Only the geolocation bill passed both chambers of the General
Assembly. Maisch criticized the Geolocation Privacy Protection Act,
as “creat[ing] solutions to problems that don’t exist, then
pass[ing] along the costs to consumers, … benefitting Illinois’
legal community at the expense of everyone else.” Rauner vetoed the
bill in September, explaining it would have contributed “to
Illinois’ existing burden of red tape … [and] hurt Illinois’ growing
reputation as a destination for innovation-based job creation.”

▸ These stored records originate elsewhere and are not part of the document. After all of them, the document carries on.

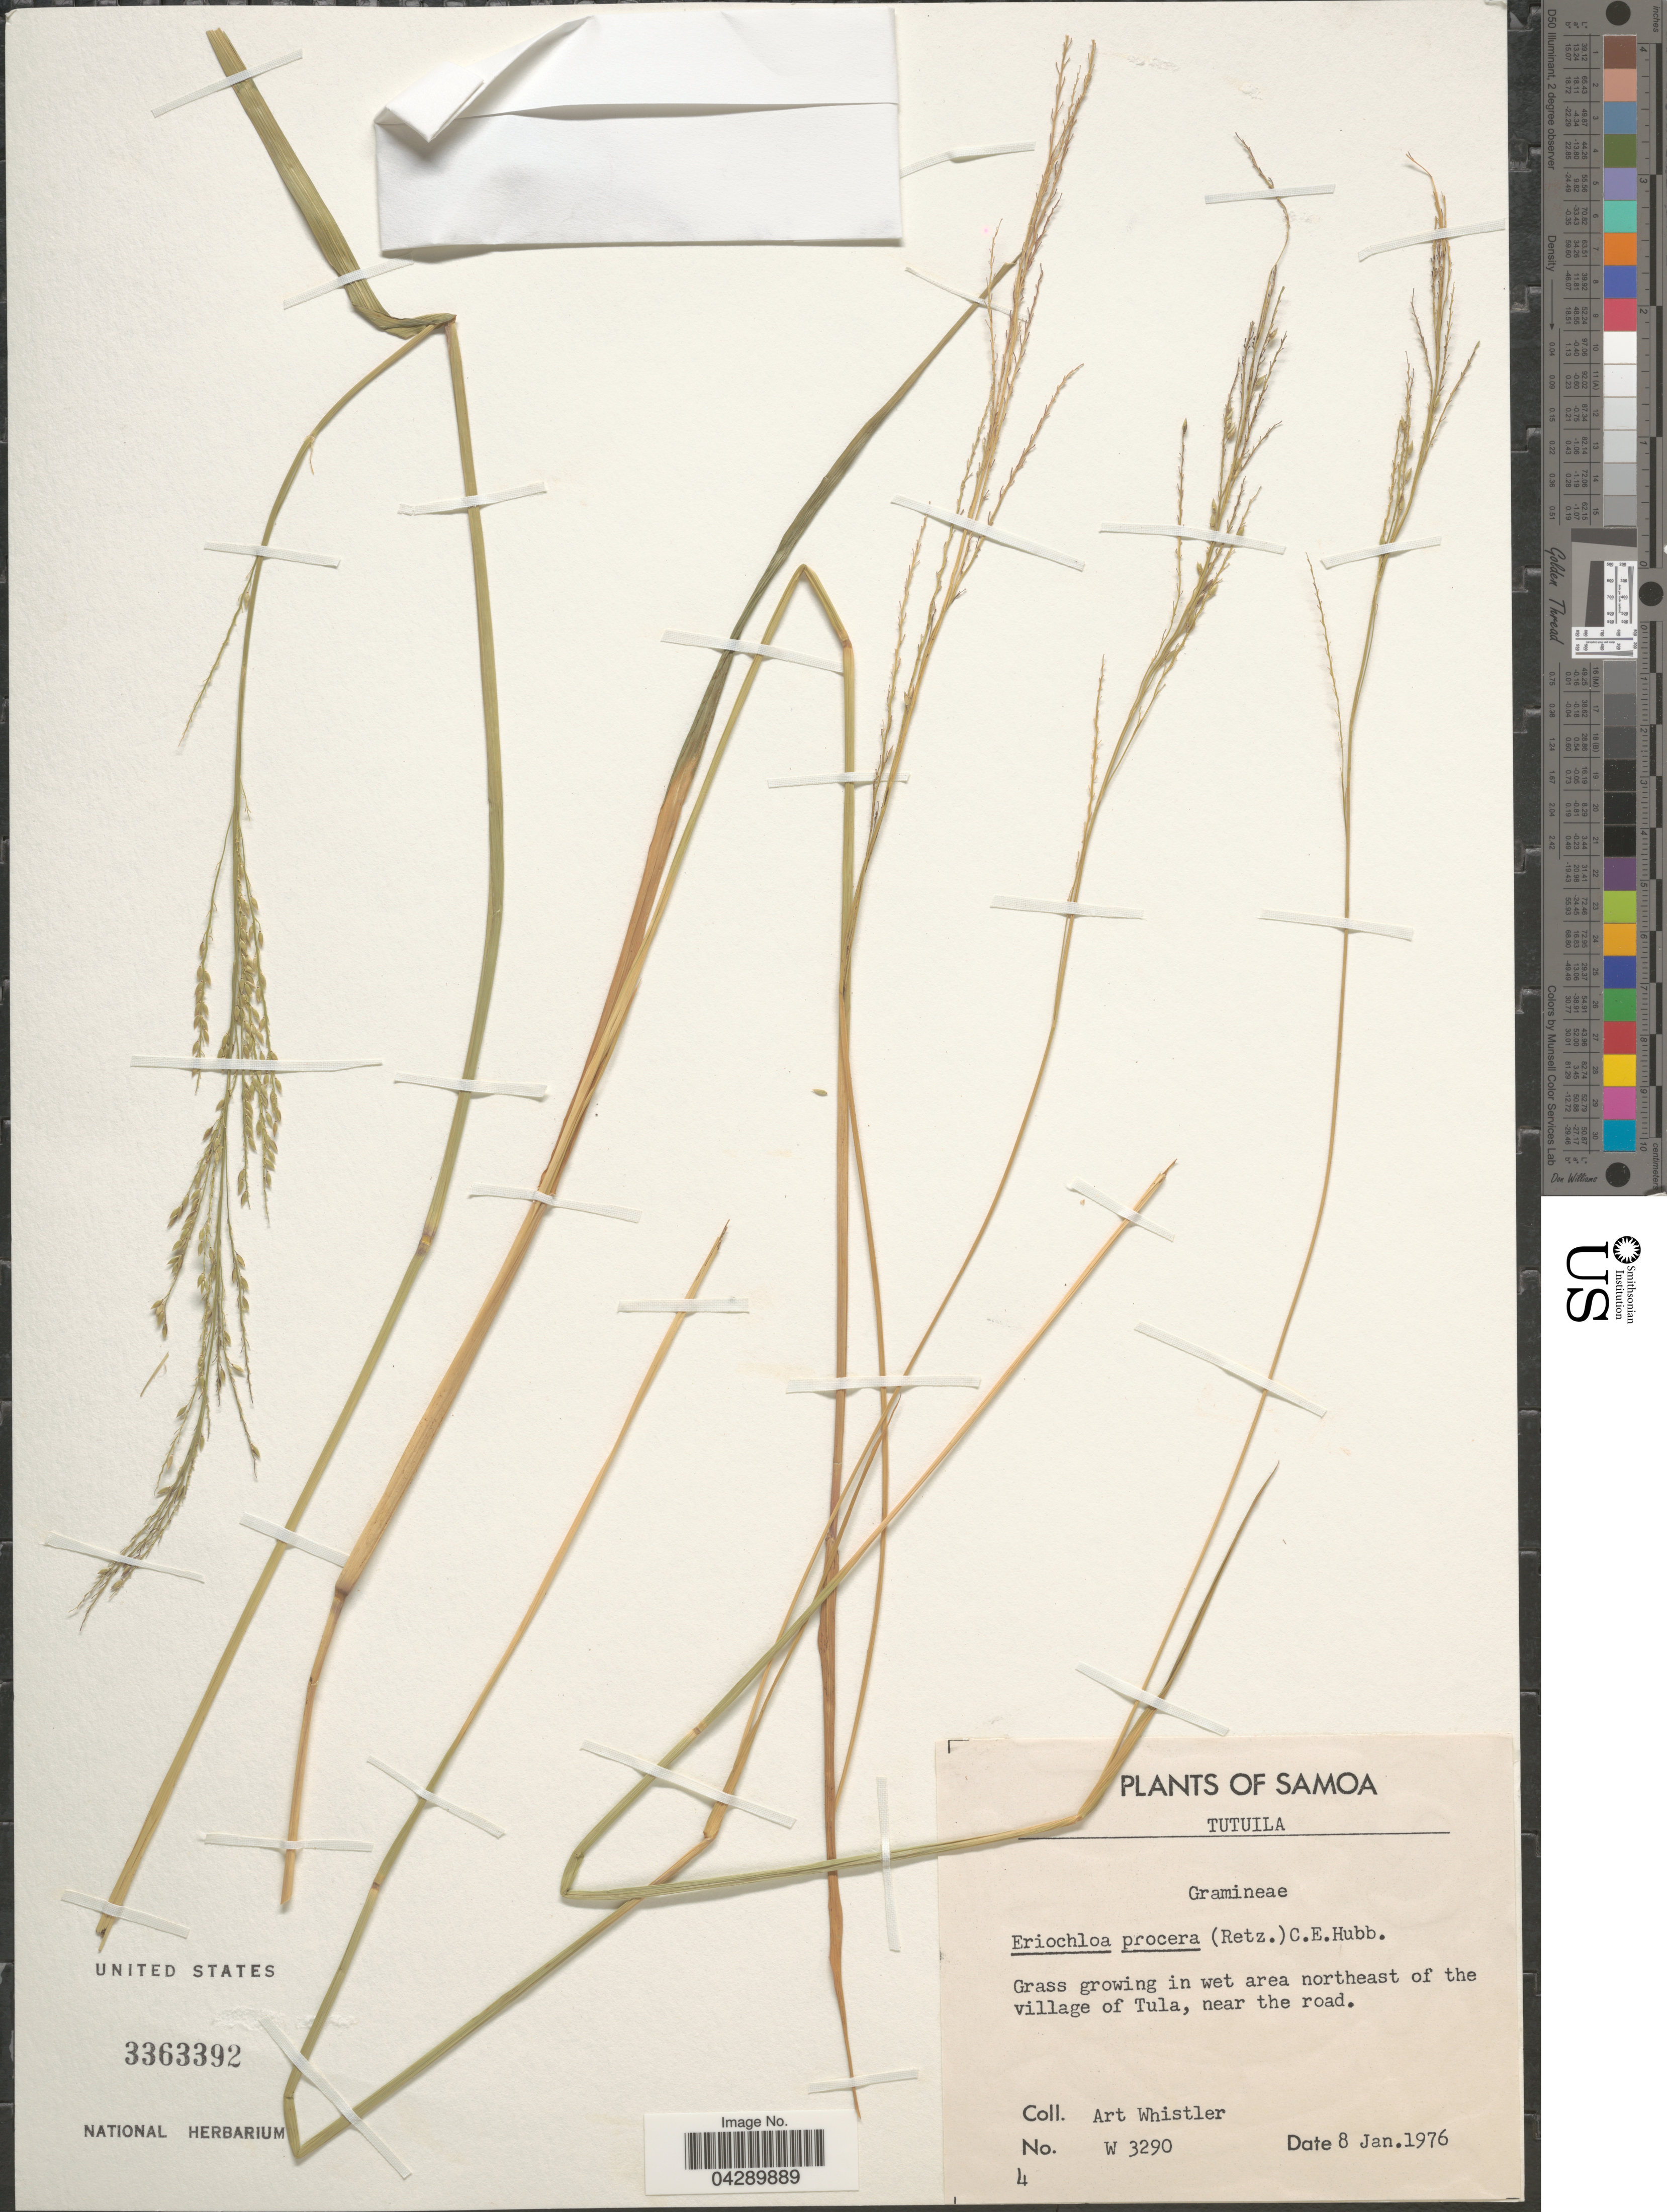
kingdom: Plantae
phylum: Tracheophyta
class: Liliopsida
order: Poales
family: Poaceae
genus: Eriochloa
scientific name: Eriochloa procera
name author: (Retz.) C.E. Hubb.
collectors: A. Whistler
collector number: W3290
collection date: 1976-01-08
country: American Samoa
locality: Samoa. Tutuila. Grass growing in wet area northeast of the village of Tula, near the road.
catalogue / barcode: US 3363392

Some have urged an override of the governor’s veto of the
geolocation privacy bill. Among the proponents of an override is the
Digital Privacy Alliance, a digital privacy advocacy group whose
board members include a partner at Edelson PC, the law firm that has
brought several privacy-law class-action lawsuits, including some
under the BIPA. In an op-ed in The State Journal-Register, Jeff
Hamburg, the policy director for the Digital Privacy Alliance, notes
the geolocation bill vetoed by Rauner only allows the attorney
general or a state’s attorney to enforce it and thus does not
encourage “court-clogging litigation.” Yet Hamburg does not mention
that the original version of the bill did indeed allow individuals
to sue and collect the greater of $1,000 or actual damages, along
with attorney’s fees. Nor does Hamburg explain that state’s
attorneys and the attorney general could themselves file geolocation
privacy lawsuits against companies – and hire private attorneys to
conduct them.
While privacy concerns in the internet age are real, the flood of
potentially devastating class-action litigation against Illinois
employers and tech companies should give lawmakers pause. There’s no
doubt Illinoisans need more, not fewer, job opportunities. If the
state is as eager to put out the welcome mat for innovators and job
creators as some of its leaders would suggest, the General Assembly
should think twice before passing a bevy of new digital regulations
that could increase costs and compliance burdens for companies.